One morning we noticed an unusual commotion in the nest. Our squabs were screeching as if they were being killed. Eddie and Peggy were also in the nest and seemed to be attacking them. What they were actually doing was driving them out. The parents had a new nest to attend to now. The moment had come for the month-old children to go out on their own. But the children had other ideas. In terror and confusion, they protested through wide-open beaks, and flopped their unused wings so as not to lose their balance on the ledge of the nesting box. But they were no match for their parents.

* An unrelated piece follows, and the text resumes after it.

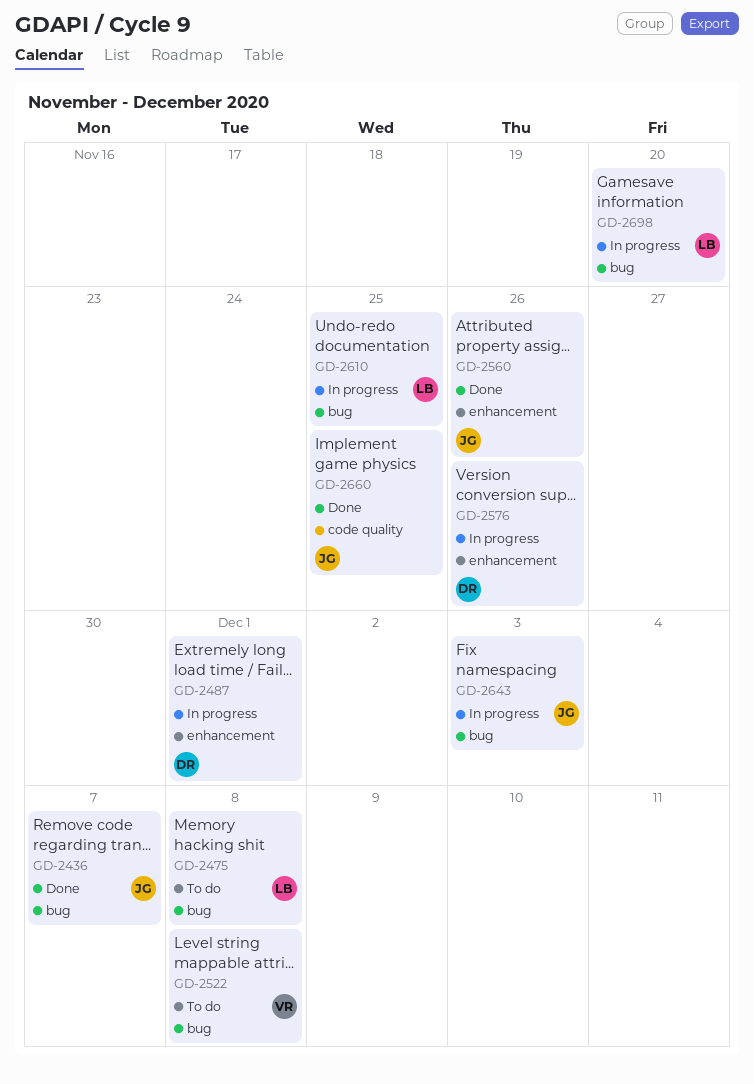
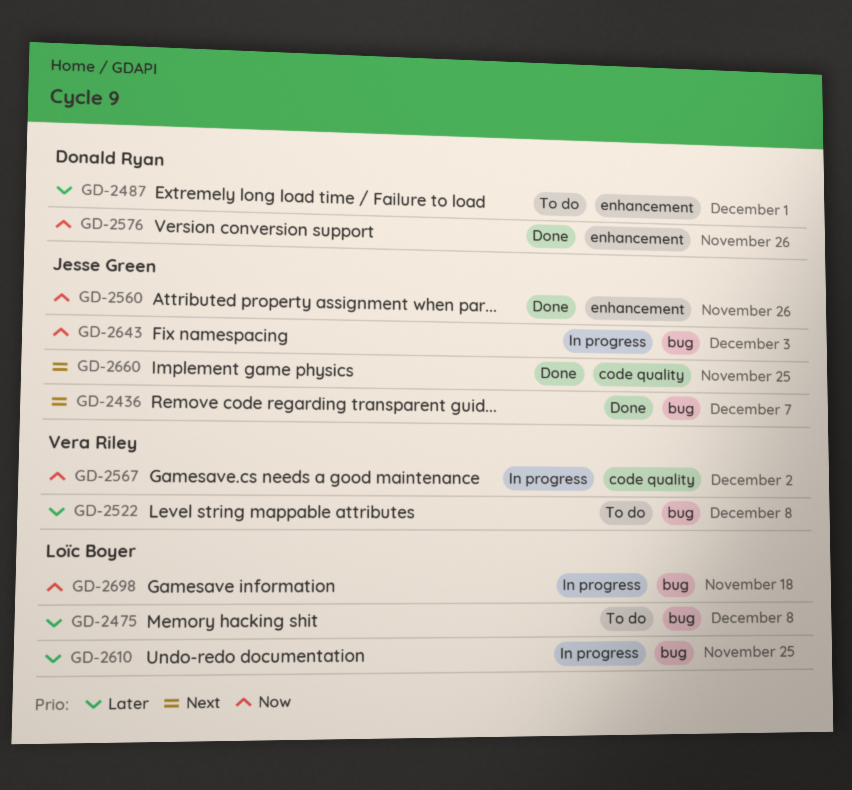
GD-2487, status: In progress -> To do
GD-2567: none -> present
GD-2576, status: In progress -> Done
GD-2698, due: Nov 20 -> Nov 18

With a sickening thud (for they had yet to learn they could fly), they tumbled out onto the floor of the coop.
Hungry, frantic, abandoned, they ignored the feeder and fluttered their immature wings to beg their parents’ attention. Whenever Eddie and Peggy flew down to the feeder, the squabs hurried over to them with beaks wide open. But Eddie and Peggy pecked at them and drove them away. Their cries were piteous; at night they would huddle together in a corner of the coop. On the third day, prolonged hunger drew them to the feeder.
We were learning along with them. We bought another pair so as not to inbreed. We (or rather Uncle Joe) built a second coop so we could separate the homebred birds from their parents. We set up books to trace the bloodlines and to record their individual homing and racing performances. For homing pigeons must be bred, trained, and raced as carefully as four-footed sons of Man o’War and Seabiscuit.